A Rural Hospital’s Excruciating Choice: $3.2 Million a Year or Inpatient Care?
During Covid surges, Dr. Katie Camarata, the physician who cared for Ms. Wenrich, stayed up overnight with critically ill patients, calling hospital systems in surrounding states. All seven refused the transfers. Eventually, the Cascade staff created their own negative-pressure rooms so it could keep highly infectious patients in-house without infecting others.
Providing inpatient care “comes down to a moral decision,” said Dan Rosbrugh, 75, who was admitted to Cascade in October with pancreatitis pain he called “worse than my broken leg in Vietnam.” He stayed for five days. When he could eat again, his doctor, Dr. Ron Ellsworth, drove to the D9 Grocery to buy him pudding.

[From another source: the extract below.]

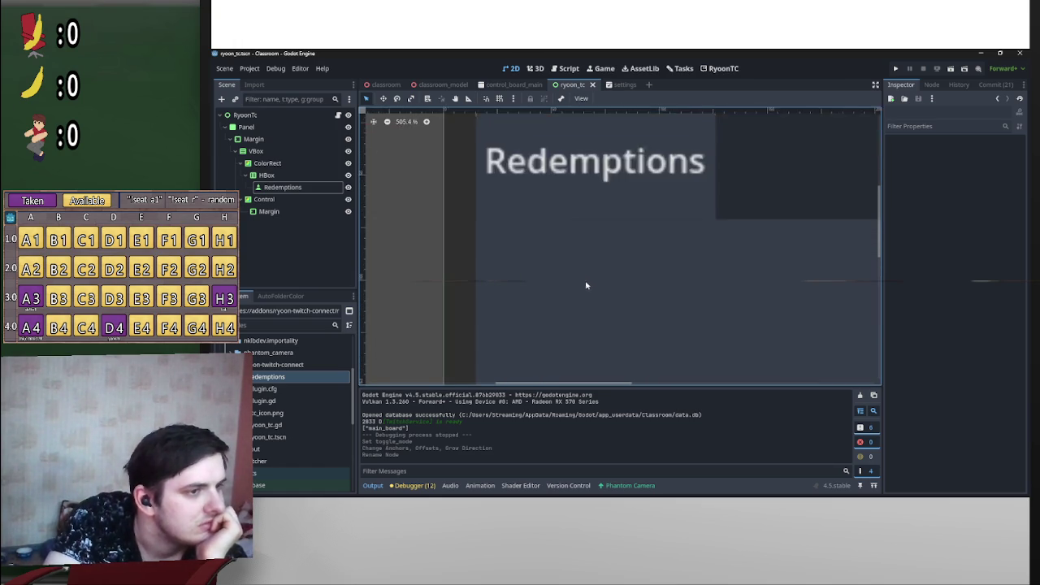
pyautogui.scroll(-3, 778, 218)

Some hospitals have already made the decision to accept the government’s offer. St. Margaret’s Health in Illinois told community members that it would convert one of its two hospitals, which are less than four miles apart, into a rural emergency one but keep the other full service. Sturgis Hospital in Michigan was struggling to operate on a loan when it learned of the new designation and said it would convert.
Others plan to forgo it. Chief executives at Ouachita County Medical Center in Camden, Ark.; Southern Inyo Hospital in Lone Pine, Calif.; and Comanche County Hospital in Coldwater, Kan., said that ending inpatient services would be untenable for their elderly populations.
Tim Reeves, the chief executive of the 16-bed Bucktail Medical Center in Renovo, Pa., ruled out conversion because, in the case of another pandemic surge, there would be “nowhere to transfer my patients anymore.”
In 2021, Bucktail’s financial margin for patient services was negative 43 percent.
“Am I going to lose some revenue? Possibly,” he said. “But is it more important to provide the services needed? That’s the position we’re taking.”
In Cascade, the decision doesn’t seem so simple. Perhaps a hospital without inpatient services is better than no hospital at all.